CC: Lots of people are going for this sort of bounded box thing on a tiling background. http://www.surfstation.lu is an example. It solves the variable screen size problem without resorting to a pop-up window, which has its own set of problems. More designers are incorporating hand-drawn illustrations in their designs, because when anybody can use 3d software, then you've got to distinguish yourself some other way. One of my favorites is http://www.hamada-takeshi.com. All the flash whiz bang stuff is sort of becoming cliche. Flash interfaces are becoming more subtle and functional, which is a good thing.

 

wb.rw: DMCA. CBDPTA. CTEA. Those acronyms send shivers down the spines of many Web activists. New laws give government and corporations increasing power over the Web. Do you have any concerns about the direction the Web is headed with regards to legislation and court rulings?

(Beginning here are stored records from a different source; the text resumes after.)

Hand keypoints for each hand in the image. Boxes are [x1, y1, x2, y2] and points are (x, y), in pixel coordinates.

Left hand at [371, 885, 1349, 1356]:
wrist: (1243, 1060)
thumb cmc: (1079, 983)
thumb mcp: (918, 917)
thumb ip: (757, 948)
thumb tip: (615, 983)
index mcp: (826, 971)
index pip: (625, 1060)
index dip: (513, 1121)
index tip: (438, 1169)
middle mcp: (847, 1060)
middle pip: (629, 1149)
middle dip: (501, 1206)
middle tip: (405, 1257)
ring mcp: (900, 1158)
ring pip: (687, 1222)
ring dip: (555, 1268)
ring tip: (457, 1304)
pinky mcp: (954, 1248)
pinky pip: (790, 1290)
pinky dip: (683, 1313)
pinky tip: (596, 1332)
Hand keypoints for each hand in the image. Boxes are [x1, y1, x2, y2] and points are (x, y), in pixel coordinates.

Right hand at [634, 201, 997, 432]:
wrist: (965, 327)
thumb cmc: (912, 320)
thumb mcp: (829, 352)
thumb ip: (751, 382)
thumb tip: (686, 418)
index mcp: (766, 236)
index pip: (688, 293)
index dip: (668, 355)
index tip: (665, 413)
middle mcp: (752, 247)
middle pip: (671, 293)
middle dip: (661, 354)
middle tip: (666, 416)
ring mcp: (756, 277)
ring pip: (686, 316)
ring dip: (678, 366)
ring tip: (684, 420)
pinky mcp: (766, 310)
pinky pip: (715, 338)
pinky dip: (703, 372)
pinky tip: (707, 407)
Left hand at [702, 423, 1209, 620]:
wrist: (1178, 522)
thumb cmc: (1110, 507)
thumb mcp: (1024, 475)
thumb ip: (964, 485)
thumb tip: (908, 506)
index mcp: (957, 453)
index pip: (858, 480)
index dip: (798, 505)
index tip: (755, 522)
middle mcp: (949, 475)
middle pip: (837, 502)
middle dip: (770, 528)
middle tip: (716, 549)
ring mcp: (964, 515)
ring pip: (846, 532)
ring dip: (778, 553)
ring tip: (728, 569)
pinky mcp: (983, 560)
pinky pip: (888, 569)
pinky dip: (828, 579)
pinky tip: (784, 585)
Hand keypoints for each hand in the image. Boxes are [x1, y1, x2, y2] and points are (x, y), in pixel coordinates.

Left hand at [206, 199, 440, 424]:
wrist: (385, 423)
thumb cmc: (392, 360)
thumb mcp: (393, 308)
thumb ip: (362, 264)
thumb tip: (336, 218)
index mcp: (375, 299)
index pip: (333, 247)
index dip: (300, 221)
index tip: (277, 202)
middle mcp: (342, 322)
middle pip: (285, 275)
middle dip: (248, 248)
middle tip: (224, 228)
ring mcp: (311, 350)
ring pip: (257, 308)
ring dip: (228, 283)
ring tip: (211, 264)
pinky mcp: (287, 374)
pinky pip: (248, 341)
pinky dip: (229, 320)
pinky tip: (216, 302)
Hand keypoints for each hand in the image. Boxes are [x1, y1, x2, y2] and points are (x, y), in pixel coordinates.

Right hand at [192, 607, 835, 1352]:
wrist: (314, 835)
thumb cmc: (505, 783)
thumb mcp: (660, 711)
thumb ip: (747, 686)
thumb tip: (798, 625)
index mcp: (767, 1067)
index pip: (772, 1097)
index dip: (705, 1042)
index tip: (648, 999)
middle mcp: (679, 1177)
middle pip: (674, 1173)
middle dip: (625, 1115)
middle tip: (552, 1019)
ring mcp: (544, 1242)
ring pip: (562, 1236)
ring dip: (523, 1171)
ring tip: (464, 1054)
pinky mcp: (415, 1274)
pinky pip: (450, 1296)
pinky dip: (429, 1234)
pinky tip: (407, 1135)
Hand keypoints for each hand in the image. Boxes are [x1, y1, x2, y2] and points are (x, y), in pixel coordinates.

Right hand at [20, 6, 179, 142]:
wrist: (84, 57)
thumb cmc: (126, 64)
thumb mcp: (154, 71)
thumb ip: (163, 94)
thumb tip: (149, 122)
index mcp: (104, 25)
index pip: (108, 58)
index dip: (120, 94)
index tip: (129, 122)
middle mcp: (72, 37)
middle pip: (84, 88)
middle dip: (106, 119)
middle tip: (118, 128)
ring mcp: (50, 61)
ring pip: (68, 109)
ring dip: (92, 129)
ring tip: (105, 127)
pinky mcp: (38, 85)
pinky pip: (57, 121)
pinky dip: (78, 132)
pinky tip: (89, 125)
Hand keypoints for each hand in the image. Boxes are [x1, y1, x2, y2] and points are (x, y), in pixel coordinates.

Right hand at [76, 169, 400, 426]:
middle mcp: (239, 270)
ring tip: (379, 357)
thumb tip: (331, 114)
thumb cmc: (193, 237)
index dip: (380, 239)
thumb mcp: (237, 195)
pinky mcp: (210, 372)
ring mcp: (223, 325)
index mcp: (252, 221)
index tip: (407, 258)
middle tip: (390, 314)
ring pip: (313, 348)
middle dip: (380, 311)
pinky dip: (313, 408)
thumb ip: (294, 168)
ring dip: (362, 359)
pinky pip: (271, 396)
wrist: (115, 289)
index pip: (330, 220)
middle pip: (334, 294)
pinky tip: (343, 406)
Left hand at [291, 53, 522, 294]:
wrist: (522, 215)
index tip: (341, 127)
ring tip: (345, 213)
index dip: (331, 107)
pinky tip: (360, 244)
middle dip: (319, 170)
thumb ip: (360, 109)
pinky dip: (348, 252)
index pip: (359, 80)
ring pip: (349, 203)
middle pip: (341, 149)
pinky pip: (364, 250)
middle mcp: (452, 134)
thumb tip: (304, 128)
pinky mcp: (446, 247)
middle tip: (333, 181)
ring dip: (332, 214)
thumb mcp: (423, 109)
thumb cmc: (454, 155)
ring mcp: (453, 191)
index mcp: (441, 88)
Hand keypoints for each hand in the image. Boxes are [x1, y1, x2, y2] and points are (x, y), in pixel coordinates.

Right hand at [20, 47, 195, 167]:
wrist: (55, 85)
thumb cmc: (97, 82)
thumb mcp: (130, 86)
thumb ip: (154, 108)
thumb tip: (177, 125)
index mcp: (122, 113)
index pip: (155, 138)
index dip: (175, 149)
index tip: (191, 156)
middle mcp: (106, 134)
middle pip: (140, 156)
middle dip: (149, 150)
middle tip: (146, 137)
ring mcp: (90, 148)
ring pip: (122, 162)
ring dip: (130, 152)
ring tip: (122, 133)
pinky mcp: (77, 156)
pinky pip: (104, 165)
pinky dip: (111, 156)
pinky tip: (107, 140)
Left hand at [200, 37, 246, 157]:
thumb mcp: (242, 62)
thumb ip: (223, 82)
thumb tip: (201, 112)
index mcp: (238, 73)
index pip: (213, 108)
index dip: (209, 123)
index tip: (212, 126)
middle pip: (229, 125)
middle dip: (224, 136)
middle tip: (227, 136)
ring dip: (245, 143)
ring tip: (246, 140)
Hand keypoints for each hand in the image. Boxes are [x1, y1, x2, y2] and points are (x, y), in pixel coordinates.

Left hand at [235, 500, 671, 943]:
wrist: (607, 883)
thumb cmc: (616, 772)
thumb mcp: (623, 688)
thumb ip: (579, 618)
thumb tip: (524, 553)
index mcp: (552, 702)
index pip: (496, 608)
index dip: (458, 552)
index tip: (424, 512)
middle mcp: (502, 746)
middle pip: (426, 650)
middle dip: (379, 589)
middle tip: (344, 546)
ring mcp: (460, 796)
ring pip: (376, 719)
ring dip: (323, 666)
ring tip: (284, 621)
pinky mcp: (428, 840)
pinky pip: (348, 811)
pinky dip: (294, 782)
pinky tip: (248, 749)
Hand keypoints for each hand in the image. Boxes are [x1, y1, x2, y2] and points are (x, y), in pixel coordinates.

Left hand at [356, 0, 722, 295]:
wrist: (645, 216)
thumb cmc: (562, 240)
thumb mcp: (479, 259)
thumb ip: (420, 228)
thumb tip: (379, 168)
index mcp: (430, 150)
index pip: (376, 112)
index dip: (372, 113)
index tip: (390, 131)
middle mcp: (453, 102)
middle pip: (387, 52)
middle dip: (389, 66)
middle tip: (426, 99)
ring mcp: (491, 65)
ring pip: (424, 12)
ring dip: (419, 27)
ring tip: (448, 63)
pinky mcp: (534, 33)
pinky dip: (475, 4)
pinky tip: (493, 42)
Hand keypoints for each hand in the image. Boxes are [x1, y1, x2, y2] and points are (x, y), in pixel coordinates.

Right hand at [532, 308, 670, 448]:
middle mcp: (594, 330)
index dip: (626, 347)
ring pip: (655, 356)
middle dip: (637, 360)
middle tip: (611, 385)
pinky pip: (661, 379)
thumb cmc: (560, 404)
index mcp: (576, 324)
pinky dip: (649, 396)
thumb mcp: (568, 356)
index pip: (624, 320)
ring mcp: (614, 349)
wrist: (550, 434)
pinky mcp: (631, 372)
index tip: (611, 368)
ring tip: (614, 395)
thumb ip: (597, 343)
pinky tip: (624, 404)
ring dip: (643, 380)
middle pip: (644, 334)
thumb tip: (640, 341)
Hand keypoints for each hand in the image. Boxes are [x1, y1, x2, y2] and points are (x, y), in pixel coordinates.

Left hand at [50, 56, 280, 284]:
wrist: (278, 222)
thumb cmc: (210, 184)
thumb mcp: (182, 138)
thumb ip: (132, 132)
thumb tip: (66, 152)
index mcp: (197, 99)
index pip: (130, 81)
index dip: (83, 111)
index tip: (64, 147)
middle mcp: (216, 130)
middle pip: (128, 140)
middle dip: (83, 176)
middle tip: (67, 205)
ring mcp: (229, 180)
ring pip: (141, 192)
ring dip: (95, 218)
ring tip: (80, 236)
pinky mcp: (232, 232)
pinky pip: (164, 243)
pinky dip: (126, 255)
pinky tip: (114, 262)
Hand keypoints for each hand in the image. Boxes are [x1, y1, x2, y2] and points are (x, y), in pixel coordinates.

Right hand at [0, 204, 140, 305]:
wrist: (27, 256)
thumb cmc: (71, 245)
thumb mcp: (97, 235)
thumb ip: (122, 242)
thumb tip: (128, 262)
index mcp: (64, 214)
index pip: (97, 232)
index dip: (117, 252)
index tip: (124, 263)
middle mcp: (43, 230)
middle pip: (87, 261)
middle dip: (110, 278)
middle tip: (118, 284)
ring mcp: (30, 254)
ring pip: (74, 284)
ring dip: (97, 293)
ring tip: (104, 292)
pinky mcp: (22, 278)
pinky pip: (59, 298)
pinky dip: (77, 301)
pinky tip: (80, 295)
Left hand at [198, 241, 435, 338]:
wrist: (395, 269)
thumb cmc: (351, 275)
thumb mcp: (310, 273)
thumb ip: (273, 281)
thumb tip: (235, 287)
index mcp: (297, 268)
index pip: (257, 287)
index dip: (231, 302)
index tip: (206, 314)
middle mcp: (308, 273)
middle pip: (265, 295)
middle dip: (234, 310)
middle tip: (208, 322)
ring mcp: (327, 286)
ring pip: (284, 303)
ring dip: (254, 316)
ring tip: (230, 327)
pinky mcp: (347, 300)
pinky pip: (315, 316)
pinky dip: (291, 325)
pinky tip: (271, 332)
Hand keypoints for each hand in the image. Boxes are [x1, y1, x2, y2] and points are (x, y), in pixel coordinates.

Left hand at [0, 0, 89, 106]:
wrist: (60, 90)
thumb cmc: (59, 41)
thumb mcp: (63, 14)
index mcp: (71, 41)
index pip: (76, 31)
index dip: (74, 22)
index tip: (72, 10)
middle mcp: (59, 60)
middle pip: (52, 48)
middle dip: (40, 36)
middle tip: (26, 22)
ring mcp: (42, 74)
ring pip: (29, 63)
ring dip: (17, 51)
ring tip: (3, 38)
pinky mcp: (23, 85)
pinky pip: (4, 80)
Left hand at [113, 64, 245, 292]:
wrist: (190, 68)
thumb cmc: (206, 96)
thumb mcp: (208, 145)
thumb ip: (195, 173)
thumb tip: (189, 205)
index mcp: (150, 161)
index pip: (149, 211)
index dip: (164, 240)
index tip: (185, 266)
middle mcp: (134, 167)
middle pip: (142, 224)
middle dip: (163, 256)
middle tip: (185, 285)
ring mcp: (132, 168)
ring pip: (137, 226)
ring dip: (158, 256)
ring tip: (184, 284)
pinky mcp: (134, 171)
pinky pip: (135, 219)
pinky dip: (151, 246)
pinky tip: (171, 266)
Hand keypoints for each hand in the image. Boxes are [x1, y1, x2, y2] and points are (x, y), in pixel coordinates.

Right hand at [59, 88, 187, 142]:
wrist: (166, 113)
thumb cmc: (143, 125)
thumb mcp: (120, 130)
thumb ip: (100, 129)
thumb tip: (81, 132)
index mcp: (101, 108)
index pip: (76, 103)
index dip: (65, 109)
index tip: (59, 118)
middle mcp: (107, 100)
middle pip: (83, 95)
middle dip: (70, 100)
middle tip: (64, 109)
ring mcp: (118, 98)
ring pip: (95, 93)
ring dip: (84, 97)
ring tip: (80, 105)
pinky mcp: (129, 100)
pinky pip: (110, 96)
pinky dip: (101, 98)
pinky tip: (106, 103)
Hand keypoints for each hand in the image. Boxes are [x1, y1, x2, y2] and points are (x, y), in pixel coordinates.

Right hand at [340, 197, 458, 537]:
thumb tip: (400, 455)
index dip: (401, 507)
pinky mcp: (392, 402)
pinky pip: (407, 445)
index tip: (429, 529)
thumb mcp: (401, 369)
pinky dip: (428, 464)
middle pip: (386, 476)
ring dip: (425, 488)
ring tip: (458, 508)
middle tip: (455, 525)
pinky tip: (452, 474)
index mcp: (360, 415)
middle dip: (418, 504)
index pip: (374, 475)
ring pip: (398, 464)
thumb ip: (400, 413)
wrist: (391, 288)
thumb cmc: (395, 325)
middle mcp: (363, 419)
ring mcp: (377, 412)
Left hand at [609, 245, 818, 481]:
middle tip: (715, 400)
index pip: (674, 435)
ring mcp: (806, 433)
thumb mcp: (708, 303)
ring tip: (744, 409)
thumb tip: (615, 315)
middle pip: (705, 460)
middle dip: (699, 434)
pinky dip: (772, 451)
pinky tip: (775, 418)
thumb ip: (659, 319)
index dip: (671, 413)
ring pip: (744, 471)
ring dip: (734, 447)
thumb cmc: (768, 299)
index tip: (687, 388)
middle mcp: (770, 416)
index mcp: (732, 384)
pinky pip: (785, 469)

CC: I'm not very political, probably to my discredit, nor am I much of a student of law. To me, it seems laws that are impractical to enforce, if they are not too idealistically disagreeable, don't pose much of a threat. I'm not supposed to make a compilation tape for my friend, but I can and do and the record companies know I can and do and it's not worth their time or money to worry about it.

The internet was set up decentralized for reasons of military robustness. So its very architecture thwarts centralization. Add an international community to that, and lots of stuff is going to happen under the radar and beyond the reach of the policing community, just because of the actual nature of the medium. Which is not to say I'm for big brother. I probably should care more or lobby more, but there you are.

 

BONUS QUESTION
wb.rw: What is your current computer set up? Windows, Mac, Linux, other? Any preferences?

CC: My main machine is a Mac G4 running OS 9.2. I have Pro Tools 001 recording hardware hooked up to it. I work at 1280X1024 resolution on a 19 inch monitor.

I have a PC running Windows XP. I use it to check my sites cross-platform and my daughter uses it to play her 3-year-old games. I also have a G3 laptop.

I teach in a lab that has 6 macs running OSX, 4 PCs, and 2 Silicon Graphics machines. I'm not much of a hardware fetishist or an OS religious warrior. I prefer Macs because I'm used to them, but I'm guessing that if I was raised on PCs, I would prefer them. I used to crack into unix machines via telnet back in the day, but that was abuse, not use.